The American dream is expensive and evolving. After you pay your mortgage, there’s still more to pay: taxes, insurances, home maintenance expenses and sometimes a mandatory homeowners association fee, which typically runs between $200 and $600 a month. Additionally, many of us are upside down on our loans (meaning we owe more than our house is worth), so what was once a solid investment is a lot more complicated these days.

Hedge fund manager and author James Altucher believes that home ownership is not the smartest use of your funds because it’s not liquid cash. If you need your money quickly, you can’t get it out quickly. “You pay maintenance on your house and all these other expenses,” Altucher says in an AOL Real Estate article. “You have all this work you have to always do on your investment: mow the lawn, shovel the snow. If you really believe housing is a great investment, you can buy housing stocks, stock that relate to the housing market. But owning a home just isn’t a good investment. Your cash is completely gone. The closing costs, the maintenance, the taxes.”

So let’s say you’ve decided that home ownership is currently not for you. You may be wondering what to do with the money you’ve saved for that down payment.

Pay off your debt: The smartest thing you could do would be to pay off all of your debts, including car loans, personal debts and credit card debts. “Make this the year you tackle that credit card debt once and for all,” says financial expert Suze Orman on Oprah.com.

“Doing so will make you and your family stronger and happier – forever.
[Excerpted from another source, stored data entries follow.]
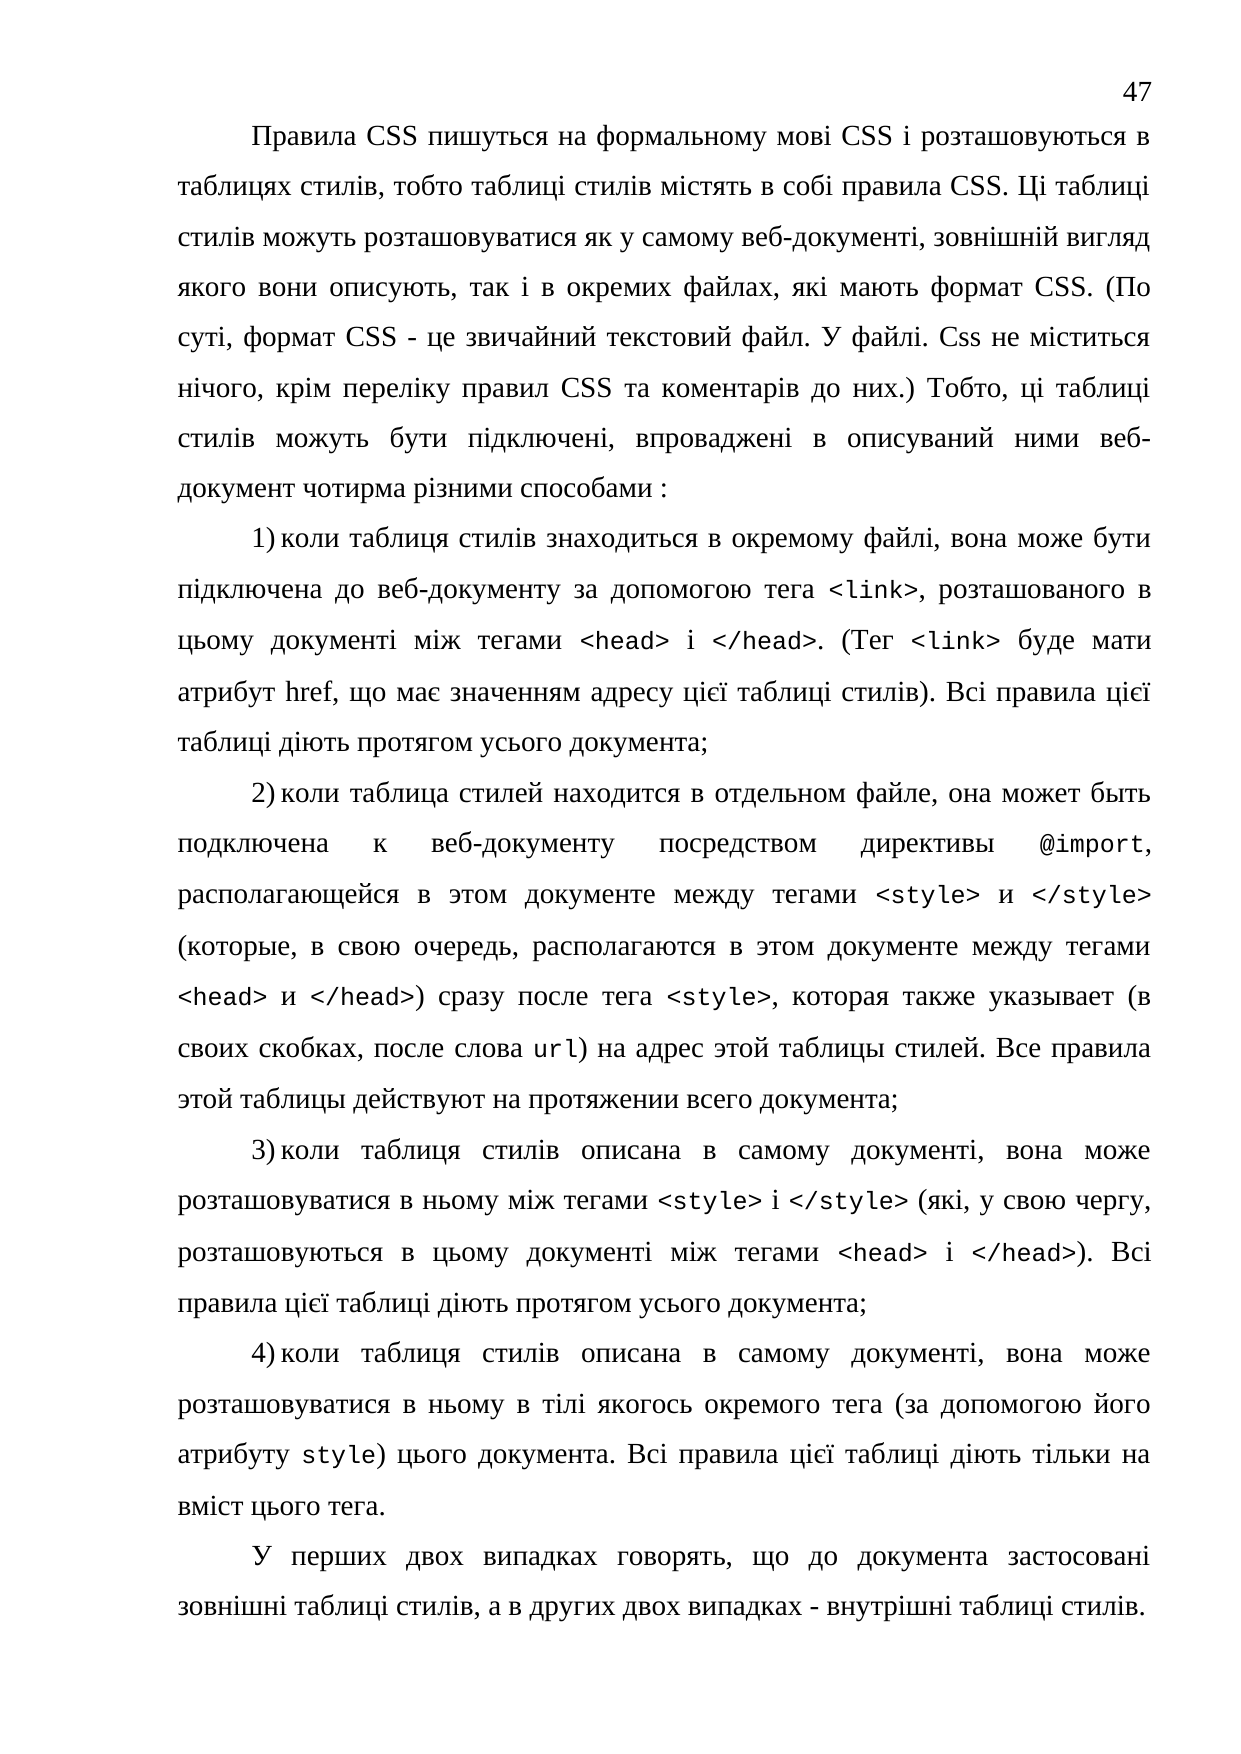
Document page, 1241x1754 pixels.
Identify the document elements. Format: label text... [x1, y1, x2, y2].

list коли таблиця стилів описана в самому документі, вона може розташовуватися в ньому між тегами <style> і </style> (які, у свою чергу, розташовуються в цьому документі між тегами <head> і </head>). Всі правила цієї таблиці діють протягом усього документа; [177, 1132, 1152, 1319]
text У перших двох випадках говорять, що до документа застосовані зовнішні таблиці стилів, а в других двох випадках - внутрішні таблиці стилів. [177, 1538, 1152, 1622]
text Правила CSS пишуться на формальному мові CSS і розташовуються в таблицях стилів, тобто таблиці стилів містять в собі правила CSS. Ці таблиці стилів можуть розташовуватися як у самому веб-документі, зовнішній вигляд якого вони описують, так і в окремих файлах, які мають формат CSS. (По суті, формат CSS - це звичайний текстовий файл. У файлі. Css не міститься нічого, крім переліку правил CSS та коментарів до них.) Тобто, ці таблиці стилів можуть бути підключені, впроваджені в описуваний ними веб-документ чотирма різними способами : [177, 118, 1152, 504]
list коли таблиця стилів знаходиться в окремому файлі, вона може бути підключена до веб-документу за допомогою тега <link>, розташованого в цьому документі між тегами <head> і </head>. (Тег <link> буде мати атрибут href, що має значенням адресу цієї таблиці стилів). Всі правила цієї таблиці діють протягом усього документа; [177, 521, 1152, 758]
list коли таблиця стилів описана в самому документі, вона може розташовуватися в ньому в тілі якогось окремого тега (за допомогою його атрибуту style) цього документа. Всі правила цієї таблиці діють тільки на вміст цього тега. [177, 1336, 1152, 1521]
list коли таблица стилей находится в отдельном файле, она может быть подключена к веб-документу посредством директивы @import, располагающейся в этом документе между тегами <style> и </style> (которые, в свою очередь, располагаются в этом документе между тегами <head> и </head>) сразу после тега <style>, которая также указывает (в своих скобках, после слова url) на адрес этой таблицы стилей. Все правила этой таблицы действуют на протяжении всего документа; [177, 775, 1152, 1115]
What happens to the stock market and the housing market is completely beyond your control. Credit card debt, however, is completely within your control. Every time you pay off a card with a 15 percent interest rate, you get a 15 percent return on your money.”
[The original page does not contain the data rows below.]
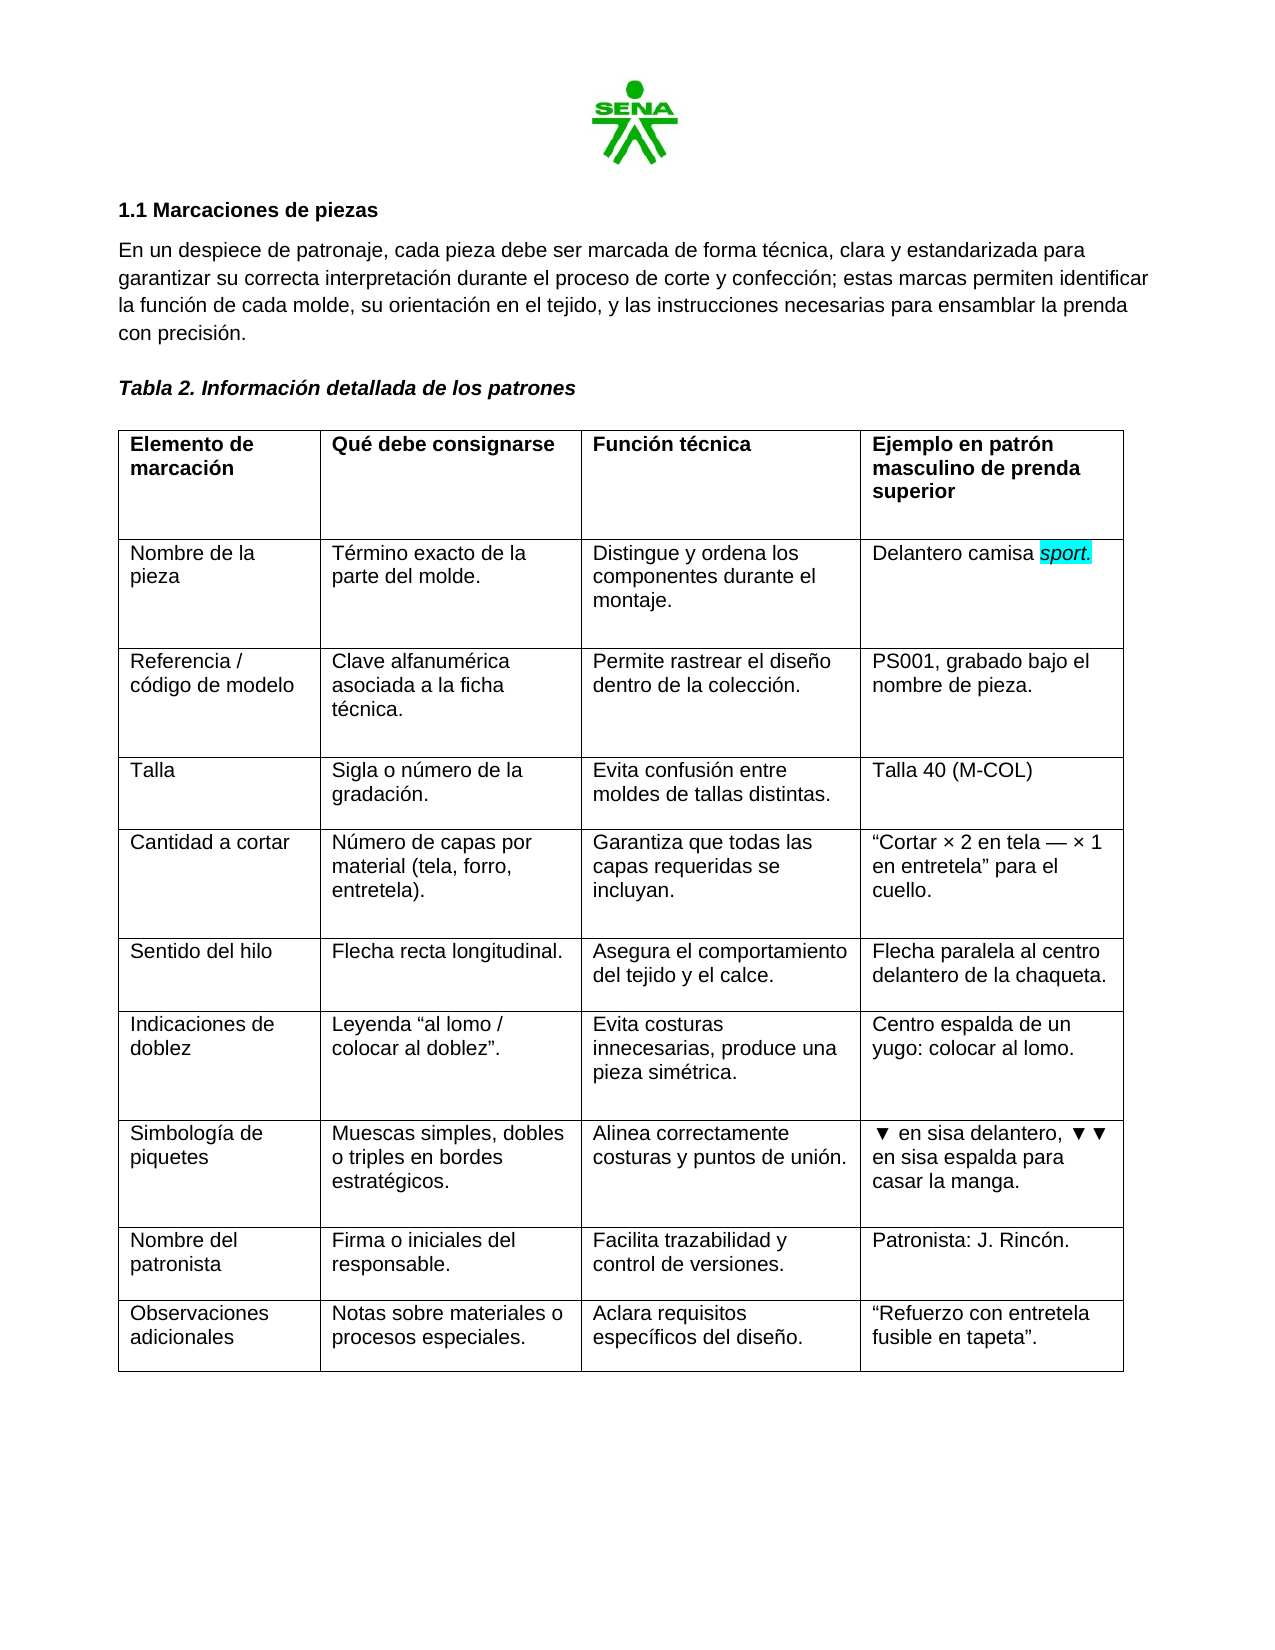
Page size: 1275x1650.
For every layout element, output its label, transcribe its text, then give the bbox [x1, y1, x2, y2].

table_cell Muescas simples, dobles o triples en bordes estratégicos. [321, 1121, 581, 1227]
table_cell Firma o iniciales del responsable. [321, 1228, 581, 1300]
table_cell Número de capas por material (tela, forro, entretela). [321, 830, 581, 937]
table_cell Talla 40 (M-COL) [861, 758, 1123, 828]
table_cell “Cortar × 2 en tela — × 1 en entretela” para el cuello. [861, 830, 1123, 937]
table_header Qué debe consignarse [321, 431, 581, 539]
table_header Función técnica [582, 431, 860, 539]
table_cell Patronista: J. Rincón. [861, 1228, 1123, 1300]
text Tabla 2. Información detallada de los patrones [118, 375, 1152, 399]
table_cell Aclara requisitos específicos del diseño. [582, 1301, 860, 1371]
subtitle 1.1 Marcaciones de piezas [118, 198, 1152, 222]
table_cell Flecha recta longitudinal. [321, 939, 581, 1011]
table_cell Clave alfanumérica asociada a la ficha técnica. [321, 649, 581, 757]
table_cell Sentido del hilo [119, 939, 320, 1011]
table_cell Término exacto de la parte del molde. [321, 540, 581, 648]
table_cell Nombre de la pieza [119, 540, 320, 648]
table_cell Garantiza que todas las capas requeridas se incluyan. [582, 830, 860, 937]
table_cell Flecha paralela al centro delantero de la chaqueta. [861, 939, 1123, 1011]
table_cell Delantero camisa sport. [861, 540, 1123, 648]
table_cell Leyenda “al lomo / colocar al doblez”. [321, 1012, 581, 1120]
table_cell Asegura el comportamiento del tejido y el calce. [582, 939, 860, 1011]
table_cell Notas sobre materiales o procesos especiales. [321, 1301, 581, 1371]
table_header Elemento de marcación [119, 431, 320, 539]
table_cell Distingue y ordena los componentes durante el montaje. [582, 540, 860, 648]
table_cell Evita costuras innecesarias, produce una pieza simétrica. [582, 1012, 860, 1120]
text En un despiece de patronaje, cada pieza debe ser marcada de forma técnica, clara y estandarizada para garantizar su correcta interpretación durante el proceso de corte y confección; estas marcas permiten identificar la función de cada molde, su orientación en el tejido, y las instrucciones necesarias para ensamblar la prenda con precisión. [118, 238, 1152, 344]
table_cell PS001, grabado bajo el nombre de pieza. [861, 649, 1123, 757]
table_cell Permite rastrear el diseño dentro de la colección. [582, 649, 860, 757]
table_cell ▼ en sisa delantero, ▼▼ en sisa espalda para casar la manga. [861, 1121, 1123, 1227]
table_cell Talla [119, 758, 320, 828]
table_cell Indicaciones de doblez [119, 1012, 320, 1120]
table_cell Referencia / código de modelo [119, 649, 320, 757]
table_cell Nombre del patronista [119, 1228, 320, 1300]
table_cell Sigla o número de la gradación. [321, 758, 581, 828]
table_cell Observaciones adicionales [119, 1301, 320, 1371]
table_cell Alinea correctamente costuras y puntos de unión. [582, 1121, 860, 1227]
table_cell “Refuerzo con entretela fusible en tapeta”. [861, 1301, 1123, 1371]
table_cell Facilita trazabilidad y control de versiones. [582, 1228, 860, 1300]
table_cell Cantidad a cortar [119, 830, 320, 937]
table_header Ejemplo en patrón masculino de prenda superior [861, 431, 1123, 539]
table_cell Centro espalda de un yugo: colocar al lomo. [861, 1012, 1123, 1120]
picture [586, 75, 684, 172]
table_cell Evita confusión entre moldes de tallas distintas. [582, 758, 860, 828]
table_cell Simbología de piquetes [119, 1121, 320, 1227]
Be Safe: That down payment is probably the amount you should have as a safety net. You never know when an emergency, like a job loss, serious health issue or divorce, will strike. “Every family should have an emergency savings account that can cover at least eight months of living expenses,” Orman says. “And I also want every woman to have her own personal savings account that could support her for at least three months because you never know.”

Prepare: According to Credit.com, that down payment money could be used for two futures: yours and your kids. Take half of the down payment to invest in your own retirement. “Commit to maxing out your 401(k) or any other retirement plan your employer may offer in 2012,” writes Philip Cioppa at Credit.com. “If you do not have an employer-sponsored plan, open up and max out your contributions to an IRA. Even if you can’t max out – be consistent – put something in this important bucket.”

Take the other half to invest in your children’s future. “If you have children, open up and contribute to your child’s 529 education fund,” Cioppa says. “Utilize your state’s 529 sponsored-plan to gain tax benefits on your state income taxes, where applicable.”

Maybe it’s time to reinvent the American dream and have it more focused on the original thought of life, liberty and that grand ol’ pursuit of happiness. Having a mortgage payment won’t necessarily make you happy. Maybe instead of spending that down payment on a new home, you could focus on making your family safe, your future secure and your financial state of mind happy.